8) Universal Masking in Hospitals in the Covid-19 Era, Klompas/NEJM, 2020“We know that wearing a mask outside health care facilities offers little, if any, protection from infection. Public health authorities define a significant exposure to Covid-19 as face-to-face contact within 6 feet with a patient with symptomatic Covid-19 that is sustained for at least a few minutes (and some say more than 10 minutes or even 30 minutes). The chance of catching Covid-19 from a passing interaction in a public space is therefore minimal. In many cases, the desire for widespread masking is a reflexive reaction to anxiety over the pandemic…The calculus may be different, however, in health care settings. First and foremost, a mask is a core component of the personal protective equipment (PPE) clinicians need when caring for symptomatic patients with respiratory viral infections, in conjunction with gown, gloves, and eye protection…universal masking alone is not a panacea. A mask will not protect providers caring for a patient with active Covid-19 if it’s not accompanied by meticulous hand hygiene, eye protection, gloves, and a gown. A mask alone will not prevent health care workers with early Covid-19 from contaminating their hands and spreading the virus to patients and colleagues. Focusing on universal masking alone may, paradoxically, lead to more transmission of Covid-19 if it diverts attention from implementing more fundamental infection-control measures.”
9) Masks for prevention of viral respiratory infections among health care workers and the public: PEER umbrella systematic review, Dugré, 2020“This systematic review found limited evidence that the use of masks might reduce the risk of viral respiratory infections. In the community setting, a possible reduced risk of influenza-like illness was found among mask users. In health care workers, the results show no difference between N95 masks and surgical masks on the risk of confirmed influenza or other confirmed viral respiratory infections, although possible benefits from N95 masks were found for preventing influenza-like illness or other clinical respiratory infections.
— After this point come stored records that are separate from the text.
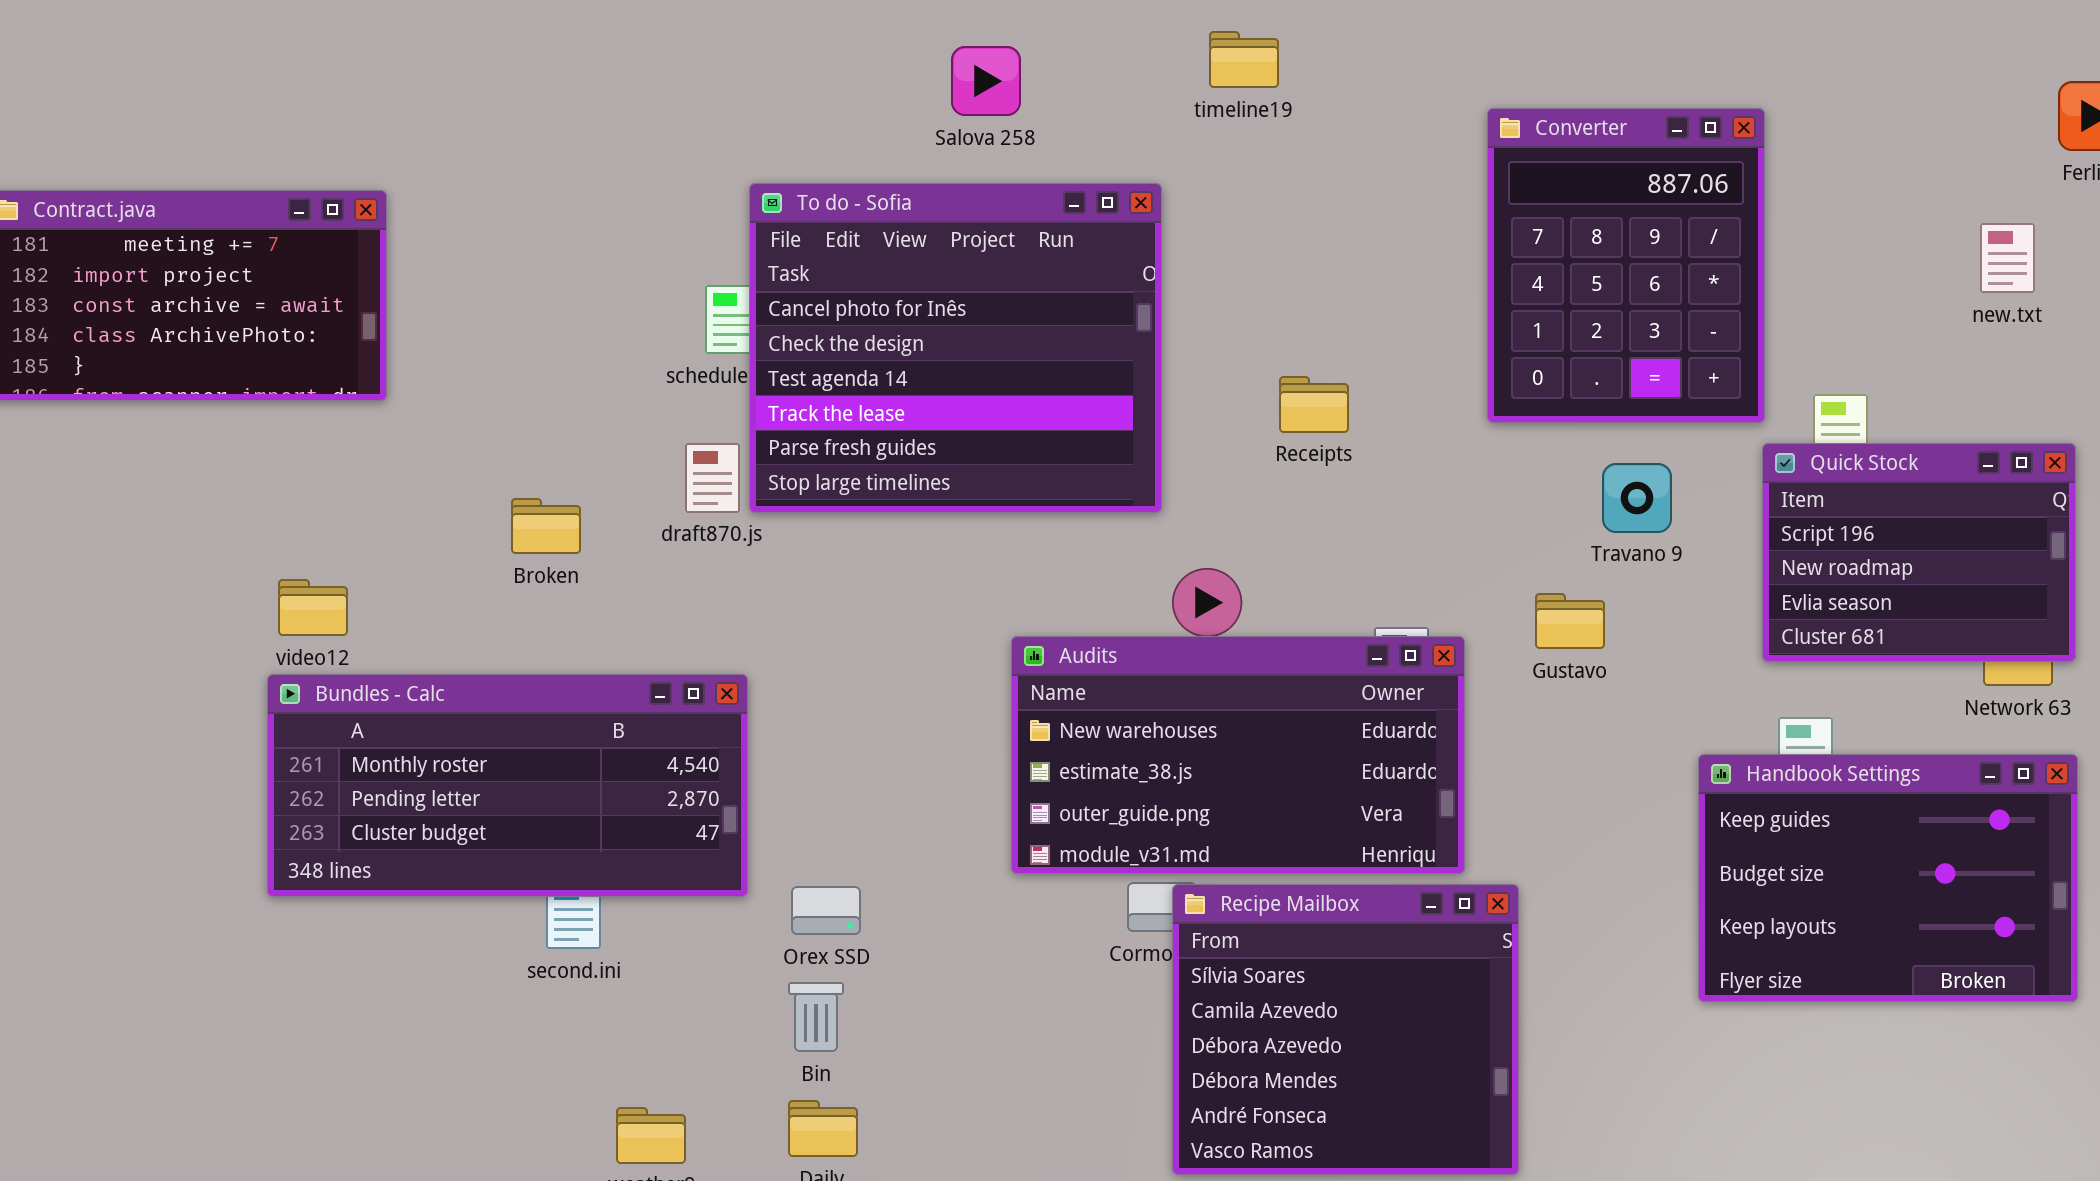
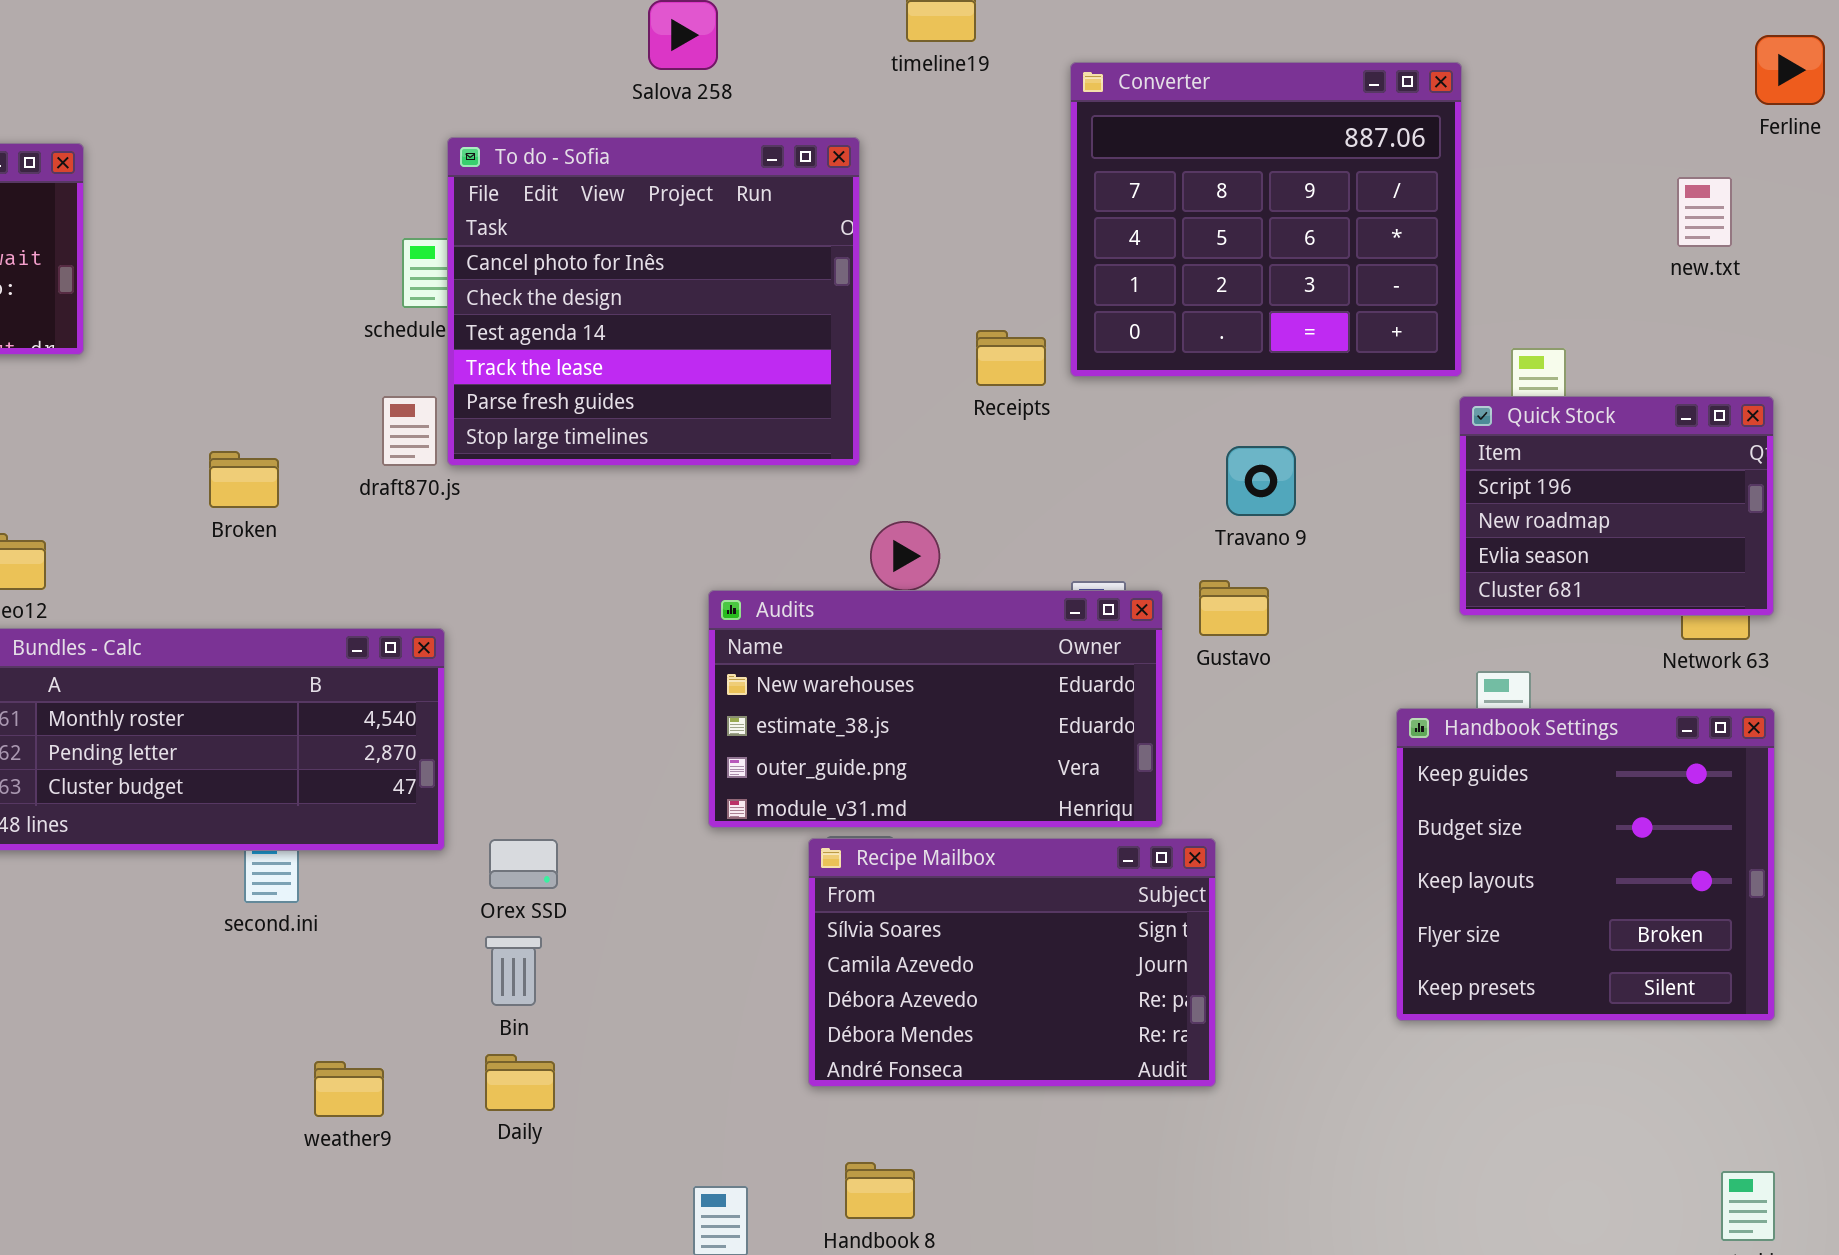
Converter: [1487,108,1765,423] -> [1070,62,1462,377], resized
Travano 9: [1602,463,1672,533] -> [1226,446,1296,516], moved
Gustavo: [1535,593,1605,649] -> [1199,580,1269,636], moved
Handbook Settings: [1698,754,2078,1002] -> [1396,708,1775,1021], resized
Recipe Mailbox: [1172,884,1519,1175] -> [808,838,1216,1087], resized

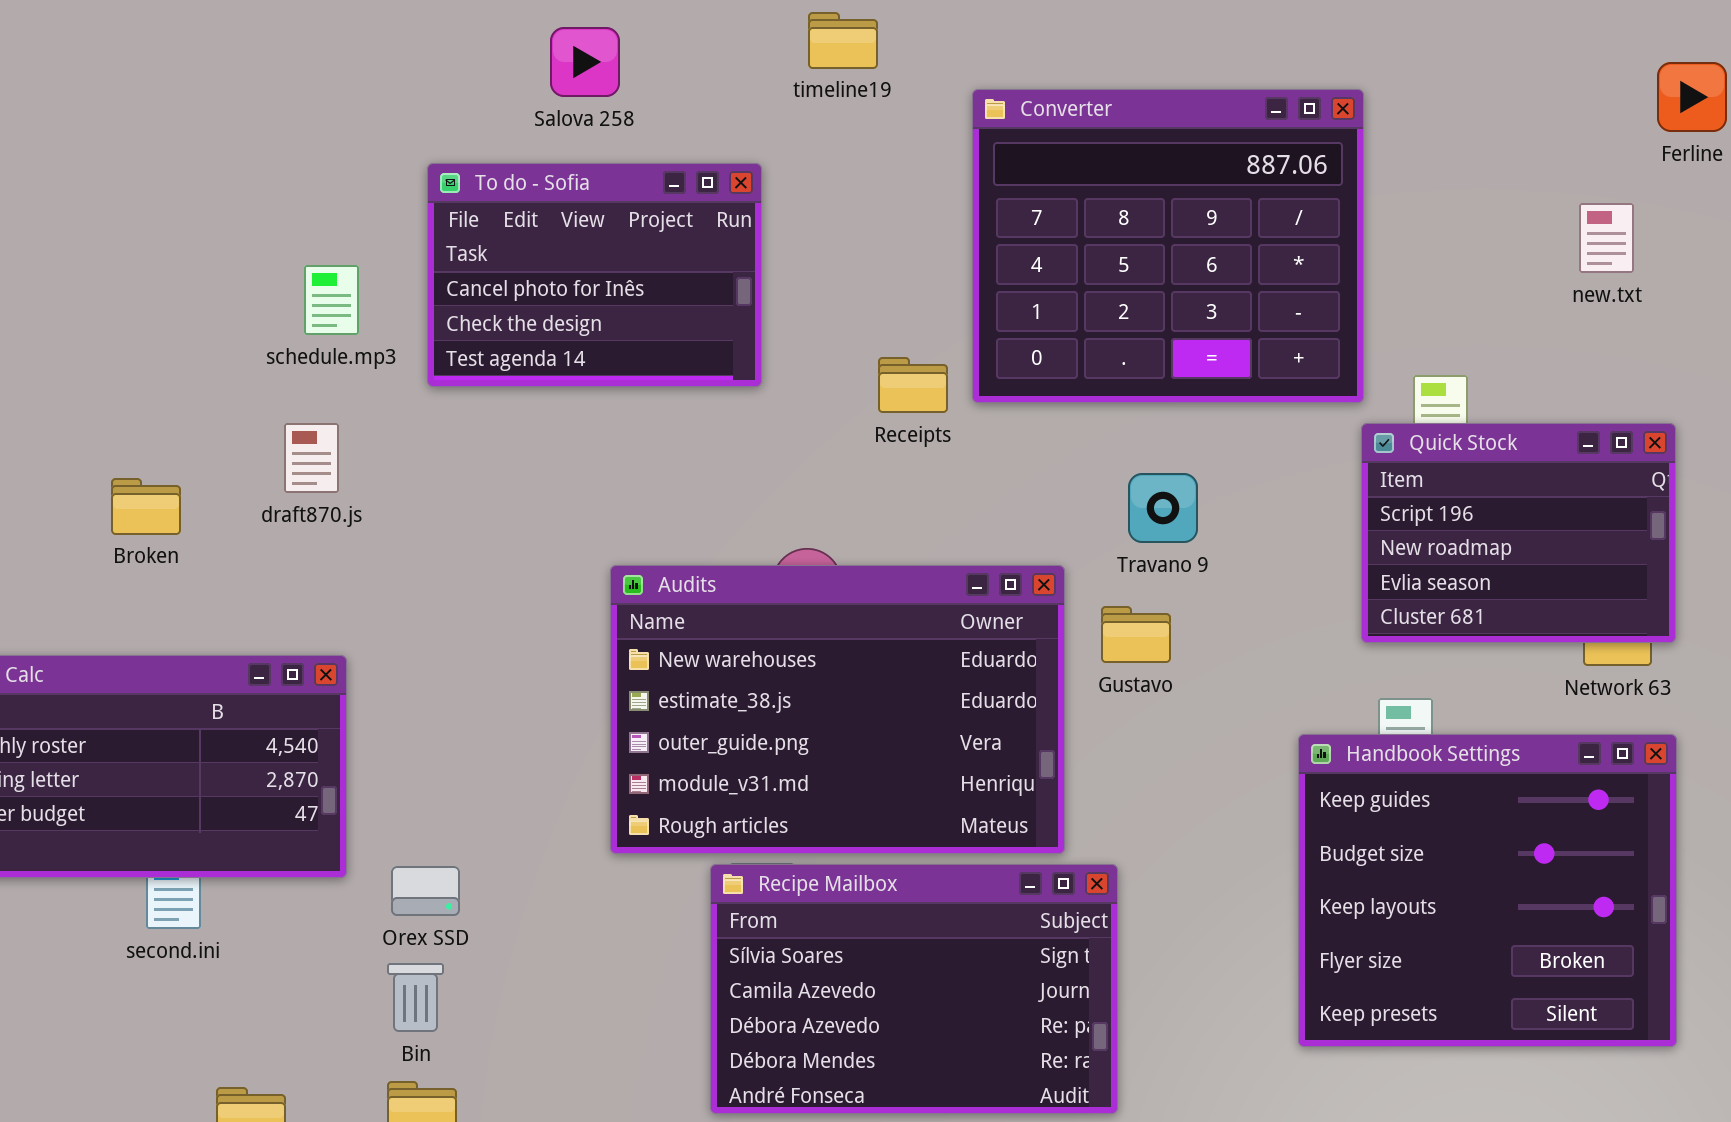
To do - Sofia: [447,137,860,466] -> [427,163,762,387], resized
Audits: [708,590,1163,828] -> [610,565,1065,854], resized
Surgical masks might be superior to cloth masks but data are limited to 1 trial.”
10) Effectiveness of personal protective measures in reducing pandemic influenza transmission: A systematic review and meta-analysis, Saunders-Hastings, 2017“Facemask use provided a non-significant protective effect (OR = 0.53; 95% CI 0.16–1.71; I2 = 48%) against 2009 pandemic influenza infection.”